- _Page-level text extractions_:

▽

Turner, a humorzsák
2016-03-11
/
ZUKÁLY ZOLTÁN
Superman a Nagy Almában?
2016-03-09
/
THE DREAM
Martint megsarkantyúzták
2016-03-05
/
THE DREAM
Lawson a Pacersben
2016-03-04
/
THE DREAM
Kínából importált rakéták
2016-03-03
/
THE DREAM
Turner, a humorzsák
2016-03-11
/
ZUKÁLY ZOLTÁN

△

- _To-do item_:
I would like you to return every entry exactly, with nothing changed.

- _Solution below_:
Turner, a humorzsák
2016-03-11
/
ZUKÁLY ZOLTÁN
Superman a Nagy Almában?
2016-03-09
/
THE DREAM
Martint megsarkantyúzták
2016-03-05
/
THE DREAM
Lawson a Pacersben
2016-03-04
/
THE DREAM
Kínából importált rakéták
2016-03-03
/
THE DREAM
Turner, a humorzsák
2016-03-11
/
ZUKÁLY ZOLTÁN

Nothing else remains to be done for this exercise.